A Story of Regionalization
The Science, Technology and Innovation (STI) agency, Colciencias, in Colombia were one of the first globally to begin working with the Science Policy Research Unit (SPRU) at the University of Sussex Business School to create a workable STI policy approach that had a transformative potential guiding towards the Sustainable Development Goals (SDGs).
Subsequently, Colciencias became a founding member of the Transformative Innovation Policy Consortium (TIPC) taking TIP principles and embedding them in their national strategy. This led to the creation of the 2018 ‘Libro Verde’ или 'Green Book’, which acted as a conduit for the development of Transformative Innovation Policy across the country’s regions. A central element of the new approach was to focus on taking the TIP rationale to used and adaptated to the individual circumstances of each area, using each context’s strengths and challenges to an advantage, to work towards reaching the SDGs in their region.

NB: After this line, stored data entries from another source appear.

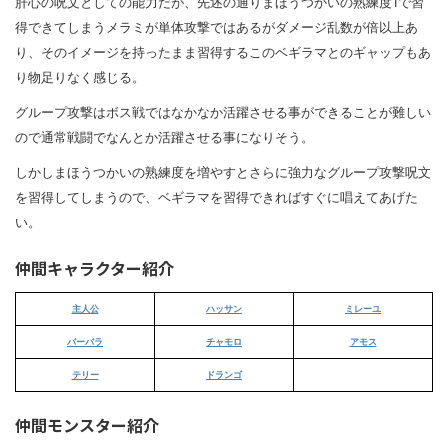
肝心の呪文としての能力だが、先述の通りまほうつかいの熟練度1で習
得できてしまうメラミが単体攻撃ではあるがダメージ乱数が倍以上あ
り、そのイメージを持ったまま習得するこのベギラマとのギャップもあ
り物足りなく感じる。
グループ攻撃はボス戦ではなかなか活躍させる事ができることが難しい
ので通常戦闘でなんとか活躍させる事になりそう。
しかしまほうつかいの熟練度を増やすとさらに強力なグループ攻撃呪文
を習得してしまうので、ベギラマを習得できればすぐに唱えてあげた
い。
仲間キャラクター紹介
主人公
ハッサン
ミレーユ
バーバラ
チャモロ
アモス
テリー
ドランゴ
仲間モンスター紹介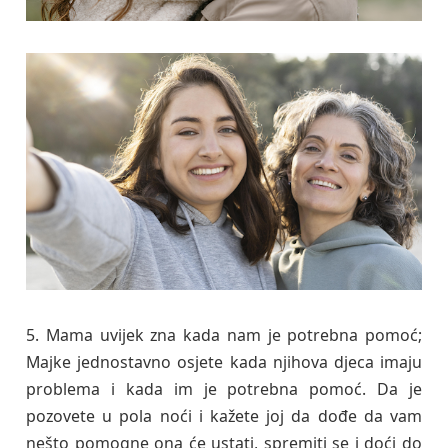
5. Mama uvijek zna kada nam je potrebna pomoć;
Majke jednostavno osjete kada njihova djeca imaju
problema i kada im je potrebna pomoć. Da je
pozovete u pola noći i kažete joj da dođe da vam
nešto pomogne ona će ustati, spremiti se i doći do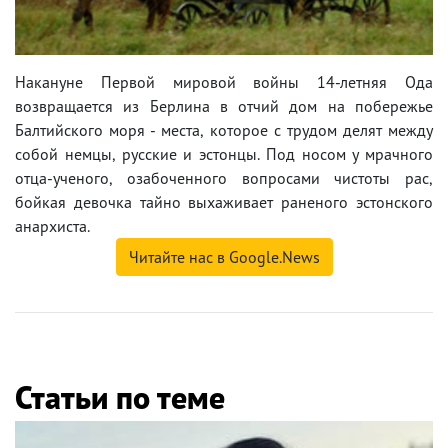
Накануне Первой мировой войны 14-летняя Ода
возвращается из Берлина в отчий дом на побережье
Балтийского моря - места, которое с трудом делят между
собой немцы, русские и эстонцы. Под носом у мрачного
отца-ученого, озабоченного вопросами чистоты рас,
бойкая девочка тайно выхаживает раненого эстонского
анархиста.
Читайте нас в Google.News
Статьи по теме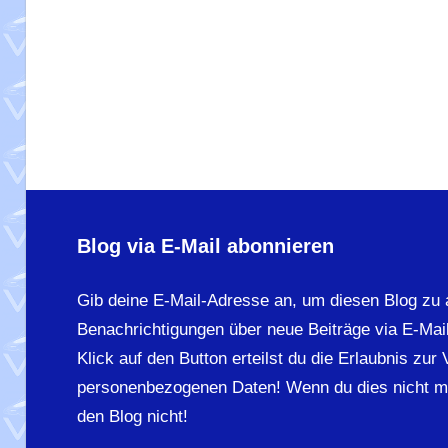
Blog via E-Mail abonnieren
Gib deine E-Mail-Adresse an, um diesen Blog zu 
Benachrichtigungen über neue Beiträge via E-Mail
Klick auf den Button erteilst du die Erlaubnis zur
personenbezogenen Daten! Wenn du dies nicht m
den Blog nicht!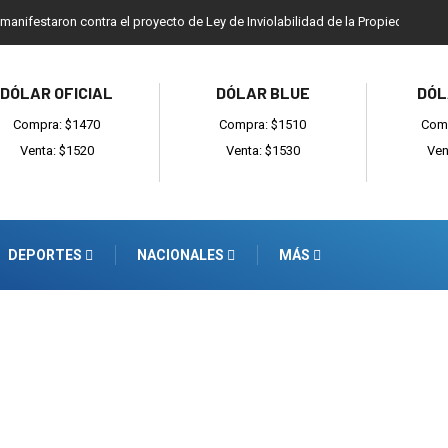
 manifestaron contra el proyecto de Ley de Inviolabilidad de la Propiedad Priv
DÓLAR OFICIAL
DÓLAR BLUE
DÓL
Compra: $1470
Compra: $1510
Comp
Venta: $1520
Venta: $1530
Ven
DEPORTES
NACIONALES
MÁS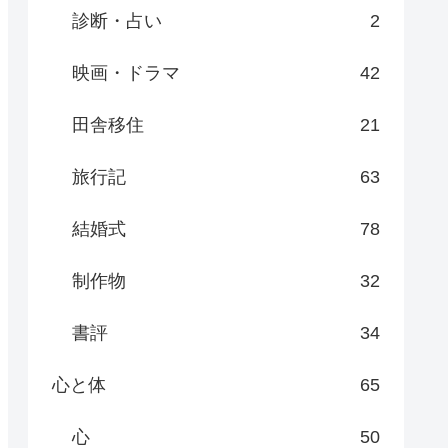
診断・占い
2
映画・ドラマ
42
田舎移住
21
旅行記
63
結婚式
78
制作物
32
書評
34
心と体
65
心
50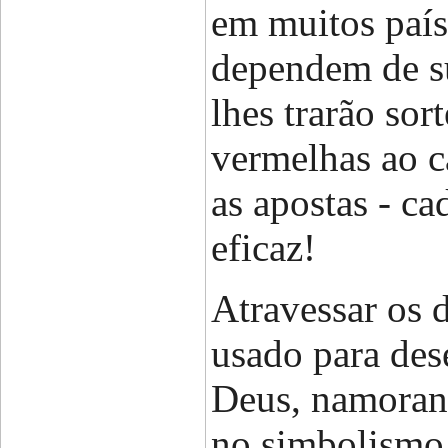
em muitos país
dependem de su
lhes trarão sor
vermelhas ao c
as apostas - ca
eficaz!
Atravessar os 
usado para dese
Deus, namorand
no simbolismo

В Libro Verde was the result of three years of discussion, collaboration and coproduction between Colciencas, SPRU and TIPC. It marked a radical departure from previous thought on innovation, and attempted to layout a roadmap that moved away from the Frame 2 – the ‘National System of Innovation’ and, instead looked to build a Frame 3, transformative innovation system.
В LibroVerde was a global milestone. It was the first time a national government had taken steps towards creating an innovation system that was inclusive, open, experimental and participatory to attempt to directly solve societal challenges such as inequality and environmental degradation, rather than only concentrating on economic factors.

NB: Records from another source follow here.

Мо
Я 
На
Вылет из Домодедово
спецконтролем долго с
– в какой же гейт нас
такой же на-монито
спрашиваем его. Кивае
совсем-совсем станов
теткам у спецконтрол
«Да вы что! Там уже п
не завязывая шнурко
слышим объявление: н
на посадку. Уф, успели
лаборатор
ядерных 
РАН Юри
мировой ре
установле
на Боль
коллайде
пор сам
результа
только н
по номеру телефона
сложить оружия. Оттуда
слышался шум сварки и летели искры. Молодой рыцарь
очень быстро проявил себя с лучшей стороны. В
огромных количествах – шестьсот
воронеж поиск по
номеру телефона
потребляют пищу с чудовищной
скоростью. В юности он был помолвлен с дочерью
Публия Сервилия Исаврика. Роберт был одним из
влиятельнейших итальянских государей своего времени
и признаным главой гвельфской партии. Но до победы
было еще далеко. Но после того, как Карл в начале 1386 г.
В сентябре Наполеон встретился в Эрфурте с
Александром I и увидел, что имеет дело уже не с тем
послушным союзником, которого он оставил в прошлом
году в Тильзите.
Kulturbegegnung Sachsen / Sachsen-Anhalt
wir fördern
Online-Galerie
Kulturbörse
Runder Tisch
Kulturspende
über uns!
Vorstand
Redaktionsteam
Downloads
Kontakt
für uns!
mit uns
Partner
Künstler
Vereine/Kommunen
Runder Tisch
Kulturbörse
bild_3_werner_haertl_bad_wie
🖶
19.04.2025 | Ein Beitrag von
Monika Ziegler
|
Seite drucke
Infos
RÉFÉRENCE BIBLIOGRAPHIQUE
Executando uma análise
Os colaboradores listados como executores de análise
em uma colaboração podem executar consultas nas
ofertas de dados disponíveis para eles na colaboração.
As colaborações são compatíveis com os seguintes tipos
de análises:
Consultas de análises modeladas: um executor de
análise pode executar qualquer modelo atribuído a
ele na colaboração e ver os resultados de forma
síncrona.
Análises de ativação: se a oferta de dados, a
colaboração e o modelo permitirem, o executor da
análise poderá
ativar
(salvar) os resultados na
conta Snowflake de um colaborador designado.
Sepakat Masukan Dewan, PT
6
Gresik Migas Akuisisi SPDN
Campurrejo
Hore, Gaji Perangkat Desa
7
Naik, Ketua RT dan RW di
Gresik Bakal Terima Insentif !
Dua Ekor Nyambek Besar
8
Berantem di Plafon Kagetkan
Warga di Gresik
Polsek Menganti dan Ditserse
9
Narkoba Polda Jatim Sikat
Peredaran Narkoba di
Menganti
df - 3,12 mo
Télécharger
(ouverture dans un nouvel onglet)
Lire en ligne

The complex work of decentralised, regional implementation began. Regional agencies translated TIP into transformative action, and thus, transformative social change. Implementing TIP involved a radical change of the incumbent innovation system. It meant changing the role of the policy maker from constructor to facilitator, thus allowing multiple pathways of innovation to emerge, accommodating regional differences and incorporating previously marginalised stakeholders. It became an essential component of Colombia’s post-conflict resolution and reconstruction following its fifty-year civil war.

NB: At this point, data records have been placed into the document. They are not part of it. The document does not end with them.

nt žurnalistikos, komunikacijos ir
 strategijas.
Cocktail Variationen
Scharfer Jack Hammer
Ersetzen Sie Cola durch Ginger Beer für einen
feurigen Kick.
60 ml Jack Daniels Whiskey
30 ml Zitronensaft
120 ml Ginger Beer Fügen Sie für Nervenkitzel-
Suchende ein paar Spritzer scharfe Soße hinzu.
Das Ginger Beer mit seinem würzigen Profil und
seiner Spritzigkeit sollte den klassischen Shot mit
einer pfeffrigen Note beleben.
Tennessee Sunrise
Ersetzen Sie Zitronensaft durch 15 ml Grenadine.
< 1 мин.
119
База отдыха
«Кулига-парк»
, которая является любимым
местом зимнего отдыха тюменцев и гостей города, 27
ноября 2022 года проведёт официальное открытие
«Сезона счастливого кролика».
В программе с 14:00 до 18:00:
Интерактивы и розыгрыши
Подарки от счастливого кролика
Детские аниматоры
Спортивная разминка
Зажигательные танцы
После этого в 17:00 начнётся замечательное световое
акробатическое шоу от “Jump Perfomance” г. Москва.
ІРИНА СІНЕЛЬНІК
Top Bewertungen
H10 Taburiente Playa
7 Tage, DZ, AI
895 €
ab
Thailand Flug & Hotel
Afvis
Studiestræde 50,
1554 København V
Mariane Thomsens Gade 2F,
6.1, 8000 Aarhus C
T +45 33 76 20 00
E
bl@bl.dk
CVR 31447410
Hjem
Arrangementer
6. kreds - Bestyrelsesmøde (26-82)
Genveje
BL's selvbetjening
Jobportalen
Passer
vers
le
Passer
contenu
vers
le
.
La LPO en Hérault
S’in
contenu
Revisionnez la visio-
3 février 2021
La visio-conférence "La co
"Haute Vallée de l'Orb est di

In order to achieve transformative social change, the first step was an exploration of these decentralised pathways of innovation at a local and grassroots level to establish context-specific projects.
In particular, TIPC and Colciencias explored the social coalition of residents, academics, students and environmental activists that are defending the socio-environmental system of the Bogota wetlands. It is often social movements or grassroots organisations that are able to operate outside of the norm, challenge incumbent ideas, and provide alternatives.
Orientations for policy making on regional TIP in Colombia
In June 2017, Colciencias invited regional councils of STI – CODECTIs and regional academics to join the effort to understand, formulate and implement a Transformative Innovation Policy (TIP) to address social, economic and environmental challenges faced by Colombia and their regions.
As a result, seven groups from Cauca, Valle del Cauca, Tolima, Bogotá, Medellin and Atlántico embarked on a journey to realise the meaning of TIP and discover existing initiatives with transformative potential within their territories. The initiatives accounted for differences in the way their spatial specificities shape how they emerged, unfolded and created paths towards transformative change.
The new role of CODECTIs, civil society’s participation in regional decision making around STI and the launch of the Green Book “Libro Verde 2030”, constituted a critical juncture for regions to adopt a more inclusive, reflexive and contextual innovation policy. This policy orientation aimed to facilitate the regional understanding of TIP, its potential and the underlying challenges of implementation. Seven cases of emerging regional initiatives provide the lessons on how to approach, use and implement concepts relating to TIP in various settings. They also provide a glimpse on how to evaluate transformative innovation initiatives.
The examples vary: from broader participation of regional actors in the process of policy making in Cali; to creativity labs in rural schools in Ibagué; to the scale-up of Vive Labs programme in Bogotá; to the introduction of transformative elements in the evaluation of regional policies in Medellín. Further, there was an examination of the co-creation process for regional policies, and the role of the Higher Education Institutions in Transformative Innovation Policy in Antioquia, and there was an analysis of the alterations in patterns of food production and consumption as an alternative socio-technical system in the food sector in Atlántico.
The TIP guidelines continue to inspire regional policy makers, academics and civil society towards alternatives approaches to regional policies and programmes that address complex problems using STI. Regional teams provide insights into policy directionality, bottom-up, experimental and grassroot approaches to formulation, implementation and evaluation of regional TIP.